Friday, November 16, 2012

Dual Booting on Separate Drives



When I installed Ubuntu 12.10 I decided to install it on a separate hard drive from my Windows 7 install. Windows is installed on a 1.5TB hdd and I had an extra 500GB hdd that I intended to use for Ubuntu. I installed the hard drive in my PC and booted up the 12.10 installer. When the “installation type” window came up I chose “Something Else” and then “continue”. This popped up a partition editor and I was able to see both drives in the list. Because they were both different sizes, it was easy to determine which was which. In my case the windows drive was called /dev/sda while the new drive was called /dev/sdb. I had used the drive before so there was a bunch of partitions that I needed to erase. To do this I just selected the partition I wanted to erase and clicked “Delete”. Once they were all gone I was left with one item under /dev/sdb called “free space”. I selected this and clicked “add” to create a new partition. Under “Mount Point” I picked “/boot”, I made the size 500MB, left the rest at default and clicked “OK”. I created another partition for root choosing “/” under Mount Point, Logical for the type, and a size of 50,000MB. For the next partition I selected “swap area” under “use as”, making it 4000MB, I clicked “Logical” for type, and “End” for location. Finally for the last partition I used the remainder of the drive for the home partition.

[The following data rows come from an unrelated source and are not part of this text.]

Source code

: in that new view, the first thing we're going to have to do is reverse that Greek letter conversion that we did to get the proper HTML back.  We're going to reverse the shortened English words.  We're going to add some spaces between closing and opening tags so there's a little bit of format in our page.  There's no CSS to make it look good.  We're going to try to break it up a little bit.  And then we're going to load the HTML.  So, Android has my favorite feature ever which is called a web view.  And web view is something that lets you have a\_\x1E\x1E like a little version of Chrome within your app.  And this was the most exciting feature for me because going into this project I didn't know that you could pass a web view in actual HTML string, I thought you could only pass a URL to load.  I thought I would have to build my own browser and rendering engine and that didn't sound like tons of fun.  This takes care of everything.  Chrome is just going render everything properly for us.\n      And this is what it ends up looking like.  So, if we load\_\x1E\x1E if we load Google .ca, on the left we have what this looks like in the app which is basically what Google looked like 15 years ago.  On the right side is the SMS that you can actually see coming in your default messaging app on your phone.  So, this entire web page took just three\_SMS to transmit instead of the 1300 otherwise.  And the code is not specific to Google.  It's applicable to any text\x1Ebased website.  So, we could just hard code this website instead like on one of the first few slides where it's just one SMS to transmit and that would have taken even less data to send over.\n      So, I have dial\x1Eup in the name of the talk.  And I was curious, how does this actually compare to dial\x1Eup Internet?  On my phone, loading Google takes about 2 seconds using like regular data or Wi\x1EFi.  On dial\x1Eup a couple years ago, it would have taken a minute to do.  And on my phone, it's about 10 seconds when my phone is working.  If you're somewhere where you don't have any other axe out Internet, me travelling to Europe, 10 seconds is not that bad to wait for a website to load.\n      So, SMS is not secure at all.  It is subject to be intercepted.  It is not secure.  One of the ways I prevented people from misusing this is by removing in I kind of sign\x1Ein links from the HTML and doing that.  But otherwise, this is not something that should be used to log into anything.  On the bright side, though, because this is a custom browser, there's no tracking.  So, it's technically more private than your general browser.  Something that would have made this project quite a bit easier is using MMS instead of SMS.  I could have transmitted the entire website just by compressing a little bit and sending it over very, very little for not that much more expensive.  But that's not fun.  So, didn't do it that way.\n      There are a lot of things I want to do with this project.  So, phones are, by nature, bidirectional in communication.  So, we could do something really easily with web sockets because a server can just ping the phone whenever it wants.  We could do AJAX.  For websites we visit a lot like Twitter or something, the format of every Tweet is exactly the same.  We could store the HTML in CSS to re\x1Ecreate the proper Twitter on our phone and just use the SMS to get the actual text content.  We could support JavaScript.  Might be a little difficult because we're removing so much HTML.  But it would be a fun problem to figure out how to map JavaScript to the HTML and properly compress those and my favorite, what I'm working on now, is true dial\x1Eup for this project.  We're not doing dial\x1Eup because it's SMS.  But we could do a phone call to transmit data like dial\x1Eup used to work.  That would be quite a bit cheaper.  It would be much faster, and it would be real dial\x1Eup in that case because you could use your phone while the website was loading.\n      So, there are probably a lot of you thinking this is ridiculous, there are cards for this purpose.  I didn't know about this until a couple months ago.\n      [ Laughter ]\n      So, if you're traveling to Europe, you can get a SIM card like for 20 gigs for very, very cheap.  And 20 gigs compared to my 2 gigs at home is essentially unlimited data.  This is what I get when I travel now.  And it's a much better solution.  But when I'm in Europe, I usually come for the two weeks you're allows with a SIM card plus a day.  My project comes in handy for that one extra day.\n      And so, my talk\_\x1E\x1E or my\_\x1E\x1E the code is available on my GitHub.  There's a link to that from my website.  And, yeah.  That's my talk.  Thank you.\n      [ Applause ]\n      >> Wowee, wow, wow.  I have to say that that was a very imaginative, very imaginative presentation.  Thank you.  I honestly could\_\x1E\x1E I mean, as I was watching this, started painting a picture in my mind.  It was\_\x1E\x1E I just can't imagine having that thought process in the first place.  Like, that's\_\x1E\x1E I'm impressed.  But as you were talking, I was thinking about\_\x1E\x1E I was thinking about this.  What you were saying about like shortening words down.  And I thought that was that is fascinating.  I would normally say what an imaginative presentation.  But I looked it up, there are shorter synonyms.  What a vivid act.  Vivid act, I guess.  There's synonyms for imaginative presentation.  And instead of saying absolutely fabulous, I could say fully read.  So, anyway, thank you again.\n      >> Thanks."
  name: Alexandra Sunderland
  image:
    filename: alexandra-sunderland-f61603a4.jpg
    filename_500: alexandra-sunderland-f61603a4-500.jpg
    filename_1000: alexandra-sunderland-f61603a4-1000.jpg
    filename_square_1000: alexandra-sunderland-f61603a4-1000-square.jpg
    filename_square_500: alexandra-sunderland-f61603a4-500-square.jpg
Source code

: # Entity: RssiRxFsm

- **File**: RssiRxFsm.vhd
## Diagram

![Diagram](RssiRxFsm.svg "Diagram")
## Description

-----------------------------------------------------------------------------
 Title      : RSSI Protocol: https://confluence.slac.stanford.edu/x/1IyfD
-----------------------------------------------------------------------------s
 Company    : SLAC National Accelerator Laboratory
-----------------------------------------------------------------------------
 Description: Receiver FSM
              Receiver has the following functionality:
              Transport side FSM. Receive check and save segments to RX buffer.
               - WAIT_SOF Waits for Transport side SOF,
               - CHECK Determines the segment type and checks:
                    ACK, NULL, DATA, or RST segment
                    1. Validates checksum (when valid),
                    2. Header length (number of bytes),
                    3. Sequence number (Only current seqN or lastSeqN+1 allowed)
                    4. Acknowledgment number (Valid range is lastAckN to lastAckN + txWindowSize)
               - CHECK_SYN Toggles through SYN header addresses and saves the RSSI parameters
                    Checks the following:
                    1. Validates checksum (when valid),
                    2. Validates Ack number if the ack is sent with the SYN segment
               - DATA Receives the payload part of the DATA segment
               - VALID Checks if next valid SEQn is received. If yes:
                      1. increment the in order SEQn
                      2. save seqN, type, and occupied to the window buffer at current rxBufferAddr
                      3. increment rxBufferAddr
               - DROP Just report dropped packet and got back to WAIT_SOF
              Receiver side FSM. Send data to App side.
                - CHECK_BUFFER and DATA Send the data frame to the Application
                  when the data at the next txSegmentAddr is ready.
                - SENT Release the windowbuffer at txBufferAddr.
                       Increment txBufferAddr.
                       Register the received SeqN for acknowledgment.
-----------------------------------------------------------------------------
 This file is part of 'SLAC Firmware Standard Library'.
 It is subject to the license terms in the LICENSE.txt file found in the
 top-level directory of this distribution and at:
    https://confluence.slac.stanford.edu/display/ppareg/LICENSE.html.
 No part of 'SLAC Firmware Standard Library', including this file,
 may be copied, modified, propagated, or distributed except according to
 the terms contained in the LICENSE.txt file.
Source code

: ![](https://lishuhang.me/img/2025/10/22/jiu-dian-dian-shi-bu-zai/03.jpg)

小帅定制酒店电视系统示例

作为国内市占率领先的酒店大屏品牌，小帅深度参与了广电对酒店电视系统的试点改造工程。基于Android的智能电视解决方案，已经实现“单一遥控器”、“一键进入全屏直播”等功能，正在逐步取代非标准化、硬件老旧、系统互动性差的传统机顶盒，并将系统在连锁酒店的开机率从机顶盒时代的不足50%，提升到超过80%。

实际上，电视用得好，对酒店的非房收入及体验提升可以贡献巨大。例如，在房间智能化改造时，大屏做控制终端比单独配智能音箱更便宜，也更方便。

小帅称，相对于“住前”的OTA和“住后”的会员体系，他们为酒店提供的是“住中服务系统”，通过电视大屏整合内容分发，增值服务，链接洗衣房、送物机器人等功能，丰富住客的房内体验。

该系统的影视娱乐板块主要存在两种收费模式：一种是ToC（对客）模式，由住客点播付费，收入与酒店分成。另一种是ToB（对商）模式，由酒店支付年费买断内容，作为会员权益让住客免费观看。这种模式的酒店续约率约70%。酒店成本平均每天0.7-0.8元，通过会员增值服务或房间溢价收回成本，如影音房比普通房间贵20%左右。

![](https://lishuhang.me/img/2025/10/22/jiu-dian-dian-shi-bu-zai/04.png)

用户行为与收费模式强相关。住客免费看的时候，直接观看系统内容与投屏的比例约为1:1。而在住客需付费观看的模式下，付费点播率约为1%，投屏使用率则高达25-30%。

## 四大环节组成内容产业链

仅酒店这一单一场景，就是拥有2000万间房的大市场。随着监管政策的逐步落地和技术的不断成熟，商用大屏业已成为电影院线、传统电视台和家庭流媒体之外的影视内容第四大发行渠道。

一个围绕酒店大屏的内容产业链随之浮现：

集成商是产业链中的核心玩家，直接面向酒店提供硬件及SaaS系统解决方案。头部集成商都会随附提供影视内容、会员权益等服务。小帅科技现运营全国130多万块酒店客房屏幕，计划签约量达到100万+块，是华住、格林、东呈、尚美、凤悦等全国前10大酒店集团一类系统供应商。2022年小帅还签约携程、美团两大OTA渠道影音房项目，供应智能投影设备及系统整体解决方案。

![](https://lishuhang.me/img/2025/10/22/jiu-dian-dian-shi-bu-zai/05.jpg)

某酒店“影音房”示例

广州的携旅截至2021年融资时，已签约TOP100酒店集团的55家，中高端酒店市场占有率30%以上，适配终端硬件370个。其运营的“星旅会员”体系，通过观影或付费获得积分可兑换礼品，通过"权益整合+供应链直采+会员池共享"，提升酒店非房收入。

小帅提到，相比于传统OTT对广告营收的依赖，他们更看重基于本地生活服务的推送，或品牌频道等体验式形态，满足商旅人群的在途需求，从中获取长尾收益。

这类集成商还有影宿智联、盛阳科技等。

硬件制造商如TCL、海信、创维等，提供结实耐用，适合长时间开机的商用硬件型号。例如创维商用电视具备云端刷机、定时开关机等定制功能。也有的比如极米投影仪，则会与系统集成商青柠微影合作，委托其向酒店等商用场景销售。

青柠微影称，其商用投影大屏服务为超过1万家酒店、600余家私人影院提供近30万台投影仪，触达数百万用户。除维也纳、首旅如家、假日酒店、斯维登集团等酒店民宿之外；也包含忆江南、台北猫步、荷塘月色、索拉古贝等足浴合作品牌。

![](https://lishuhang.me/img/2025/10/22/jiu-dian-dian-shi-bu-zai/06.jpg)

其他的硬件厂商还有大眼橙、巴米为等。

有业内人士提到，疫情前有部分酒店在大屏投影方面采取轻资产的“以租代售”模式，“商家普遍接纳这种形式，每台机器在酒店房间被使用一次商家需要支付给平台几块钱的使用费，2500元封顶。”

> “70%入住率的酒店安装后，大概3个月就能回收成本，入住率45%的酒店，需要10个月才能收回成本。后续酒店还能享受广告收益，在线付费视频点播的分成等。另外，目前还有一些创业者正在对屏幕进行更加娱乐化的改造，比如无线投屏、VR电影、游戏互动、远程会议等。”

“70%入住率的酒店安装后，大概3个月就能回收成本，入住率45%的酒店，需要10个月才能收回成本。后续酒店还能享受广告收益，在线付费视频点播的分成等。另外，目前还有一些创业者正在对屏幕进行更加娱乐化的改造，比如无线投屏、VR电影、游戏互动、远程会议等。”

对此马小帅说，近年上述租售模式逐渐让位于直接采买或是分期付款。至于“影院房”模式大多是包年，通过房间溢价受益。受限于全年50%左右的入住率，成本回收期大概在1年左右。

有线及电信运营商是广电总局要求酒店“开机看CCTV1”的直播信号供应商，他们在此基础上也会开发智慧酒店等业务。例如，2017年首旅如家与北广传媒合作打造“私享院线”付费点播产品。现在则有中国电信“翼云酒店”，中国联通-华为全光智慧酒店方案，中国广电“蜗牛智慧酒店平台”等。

I chose “/home” under Mount Point, “Beginning” for location and “Logical” for type.



Important Step!

To make sure I could boot into both Windows and Ubuntu, I selected /dev/sdb under “device for boot loader installation”. and then clicked “Install now”. Once the install was finished I rebooted the computer and pressed the delete key to enter the BIOS. I set the second Ubuntu hdd as my primary boot device and BAM! I was dual booting with windows.